Classic Movie 2019

Classic Movie Of The Week: Housekeeping (1987)

Starring: Christine Lahti, Sara Walker, Andrea Burchill

Director: Bill Forsyth

Ruth and Lucille are two sisters who are sent to live with relatives after their mother commits suicide. Initially left with their grandmother, after she dies their eccentric Aunt Sylvie takes them in, raising them in their ancestral home. But Aunt Sylvie’s unusual nature and attitude to life eventually set the two sisters at odds. Lucille wants a normal life, education and acceptance while Ruth wants the freedom that Sylvie offers.

Adapted from a Pullitzer Prize nominated novel, the housekeeping of the title refers to living in a house, which appears to be a bit of a novel concept to Sylvie. She see life in her own way, happy to sleep on a park bench or switch jobs or towns at the drop of a hat. She’s hardly what you’d call responsible parent material, especially by the standards of the time. Which is what makes this film both special and a little odd. I really liked Sylvie and I can see through Ruth’s eyes how she’s a bohemian, free spirit type who would come into her own in the 60’s. But unlike free spirits in a lot of films, the establishment isn’t out to get her and her ideas about how to approach life are not always what’s best for the girls. She seems barely able to feed and cloth them, not interested in their education and sometimes seems to not get that they need safety and shelter. She is, however, often very funny with her unusual responses to situations.

There are no good guys and bad guys in this film and no neat endings. It’s a story that makes you think and it’s full of innocence, leaving you to wonder what happened to them all in the end or perhaps better to imagine your own ending. I felt sad that the sisters grew apart, and yet it makes perfect sense that Ruth wanted a sense of home and belonging which she found in Sylvie. And also that Lucille would want structure, regular meals, clothes, schooling and belonging in a community.

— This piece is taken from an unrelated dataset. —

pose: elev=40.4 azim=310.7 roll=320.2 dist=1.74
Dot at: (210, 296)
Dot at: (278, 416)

So, it’s ambiguous. It maybe tells a story of a life as opposed to having a message about the best way to live your life. I felt very sad for the two girls being abandoned by their mother and their family, and even in a way by Sylvie’s lack of parenting skills and stability.

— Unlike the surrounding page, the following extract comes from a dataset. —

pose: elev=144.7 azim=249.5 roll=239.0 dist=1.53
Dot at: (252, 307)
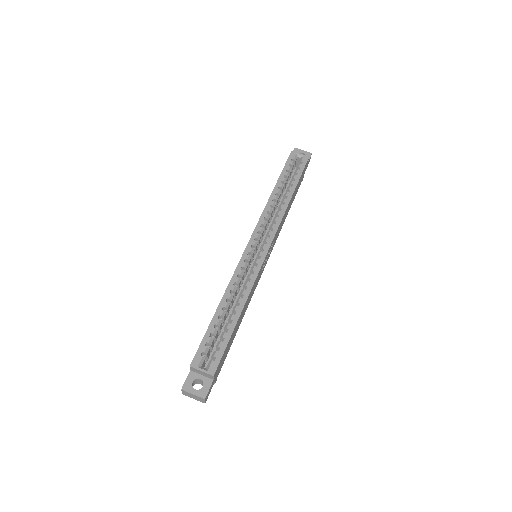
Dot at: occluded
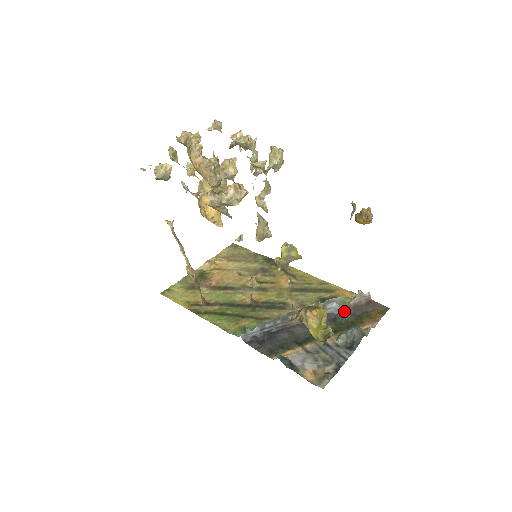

The performances are all really strong, especially from Lahti who plays Sylvie with just the right amount of naivety and intelligence. I loved the location of the house, with it’s beautiful forest surrounding it, it’s scenes at the train tracks or deep in the forest, as though the wilderness could take back the house at any time. The house itself feels like it contains a lot of history and family stories, and I loved the vintage kitchen. Scenes where the three live in the house while it’s flooded make for some great scenes.

On the whole, it’s a film that a lot of people have forgotten about and I can see why. It’s ambiguity makes it wonderful and the eccentricity adds a layer of interest, and yet by not resolving anything and not having anything to really sink your teeth into, it’s not moving or dramatic is the conventional way. It’s subtle, you might leave the cinema thinking that you liked these people but you’re not sure what the point of it all was. You also might worry about what becomes of Ruth. I know I felt at the end like she’s very at risk with Sylvie. Either way, it is a beautiful film and it does make you think.

See It If: you like unusual dramas. It’s a really beautiful film with great landscapes and sets as well as excellent performances, but on the whole it’s a bit soft on themes and a solid ending which might annoy some.